When I got the ARC for Unchained, in the Gravel Road series, I had a couple of boys who would not read anything else devour it. This book will be the same way. Dani is trying desperately to get through school, because her mother has told her the only way she can improve her life is to get an education, but when her mother can't find a babysitter for Dani's young brother so that she can go to work, she has Dani stay out of school to babysit. To complicate matters even further, Dani gets involved with her friend's brother, who coerces her into having sex (nothing graphic is described at all) and later rapes and then forces her into prostitution. The friend's other brother is a good guy and tries to save Dani. Despite the gritty situations, the book is circumspectly written. We know what is going on, and there are a few words that some people will find objectionable (Rape, pimp, etc.), but no f-bombs and no graphic descriptions. It is an ultimately hopeful story, too, with Dani's grandmother showing up and helping her get an education.
Do I really want kids to read this book? Not particularly. But for the reluctant middle school reader whose life makes something like, oh, Lily B. completely incomprehensible, this fits the bill.
Tillit, L.B. 2 Days.
Saddleback, 1 January 2012
Neema is very attractive and happy with school and her boyfriend Nate, but when her mother's boyfriend puts the moves on her, her mother takes the boyfriend's side and Neema ends up on the streets. She moves in with Nate's family for a couple of days, and his family is not happy. With good reason-- Neema is on the pill, but misses two days of taking it and does end up pregnant. Luckily, she is able to move in with an aunt, and when Neema realizes she is pregnant, the aunt takes her to a health clinic right away. Neema's mother had also been 16 when she had Neema, so no one is particularly surprised. Neema tries to keep up with her school work, with the help of Mike, whom she meets in her English class while assigned a project on I Know Why the Caged Bird Sings, and Eddie, who acts like a player at school but is really busy taking care of his younger siblings. Neema's mother eventually drops her boyfriend and moves in with Amina as well, and after baby Maya is born, the three women work together to take care of the infant and allow Neema to go to school.
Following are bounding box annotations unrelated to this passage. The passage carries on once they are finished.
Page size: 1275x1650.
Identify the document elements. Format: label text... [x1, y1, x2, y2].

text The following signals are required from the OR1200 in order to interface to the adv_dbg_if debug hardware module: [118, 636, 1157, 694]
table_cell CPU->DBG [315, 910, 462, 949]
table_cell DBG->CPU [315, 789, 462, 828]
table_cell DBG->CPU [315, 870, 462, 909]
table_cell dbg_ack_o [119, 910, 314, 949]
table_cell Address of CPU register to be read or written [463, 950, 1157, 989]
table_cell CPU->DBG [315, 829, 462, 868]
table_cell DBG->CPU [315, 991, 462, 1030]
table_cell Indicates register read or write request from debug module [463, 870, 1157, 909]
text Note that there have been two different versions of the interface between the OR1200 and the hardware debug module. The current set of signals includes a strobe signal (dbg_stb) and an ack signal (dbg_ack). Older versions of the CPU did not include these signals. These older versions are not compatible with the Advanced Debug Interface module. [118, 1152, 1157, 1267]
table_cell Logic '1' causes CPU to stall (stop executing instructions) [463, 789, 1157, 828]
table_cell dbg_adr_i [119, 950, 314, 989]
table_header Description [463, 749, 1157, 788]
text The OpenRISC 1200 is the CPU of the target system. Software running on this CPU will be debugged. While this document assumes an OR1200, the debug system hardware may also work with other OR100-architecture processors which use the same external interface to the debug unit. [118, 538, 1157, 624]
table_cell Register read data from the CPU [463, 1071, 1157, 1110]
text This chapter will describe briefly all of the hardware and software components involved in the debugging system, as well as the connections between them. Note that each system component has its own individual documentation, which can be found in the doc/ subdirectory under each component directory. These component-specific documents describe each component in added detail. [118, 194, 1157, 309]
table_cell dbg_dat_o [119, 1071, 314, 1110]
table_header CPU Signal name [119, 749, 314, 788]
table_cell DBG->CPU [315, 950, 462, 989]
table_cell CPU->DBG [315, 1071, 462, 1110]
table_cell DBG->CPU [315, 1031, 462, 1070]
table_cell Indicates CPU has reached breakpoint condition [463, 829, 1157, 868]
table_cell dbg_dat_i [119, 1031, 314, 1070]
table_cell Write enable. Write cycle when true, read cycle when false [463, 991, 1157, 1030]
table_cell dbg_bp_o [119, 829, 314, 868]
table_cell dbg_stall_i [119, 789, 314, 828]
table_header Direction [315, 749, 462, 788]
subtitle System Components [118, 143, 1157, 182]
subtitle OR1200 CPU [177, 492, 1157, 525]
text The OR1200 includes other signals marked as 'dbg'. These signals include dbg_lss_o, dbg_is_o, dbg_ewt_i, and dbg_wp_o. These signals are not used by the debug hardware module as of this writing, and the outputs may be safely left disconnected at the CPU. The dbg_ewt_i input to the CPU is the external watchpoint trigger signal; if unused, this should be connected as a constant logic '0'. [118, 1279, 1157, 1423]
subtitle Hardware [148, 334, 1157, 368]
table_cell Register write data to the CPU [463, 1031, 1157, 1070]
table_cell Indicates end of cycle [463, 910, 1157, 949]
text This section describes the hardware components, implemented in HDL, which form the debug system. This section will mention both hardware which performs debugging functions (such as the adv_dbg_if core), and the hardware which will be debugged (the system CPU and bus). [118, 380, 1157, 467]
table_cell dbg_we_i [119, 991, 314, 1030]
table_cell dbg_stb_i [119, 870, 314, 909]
Strengths: Again, girls will be interested in this topic, and nothing is graphic and the language is tame.
Weaknesses: This would have been far more interesting if Neema had had an abortion, or if things hadn't gone quite so smoothly for her. Granted, things aren't easy- Nate won't have anything to do with her, she has trouble in school, she finds out that you can't take infants to parties-- but it all seemed too easy to me. Unfortunately, this book accurately describes the experience of many teen moms.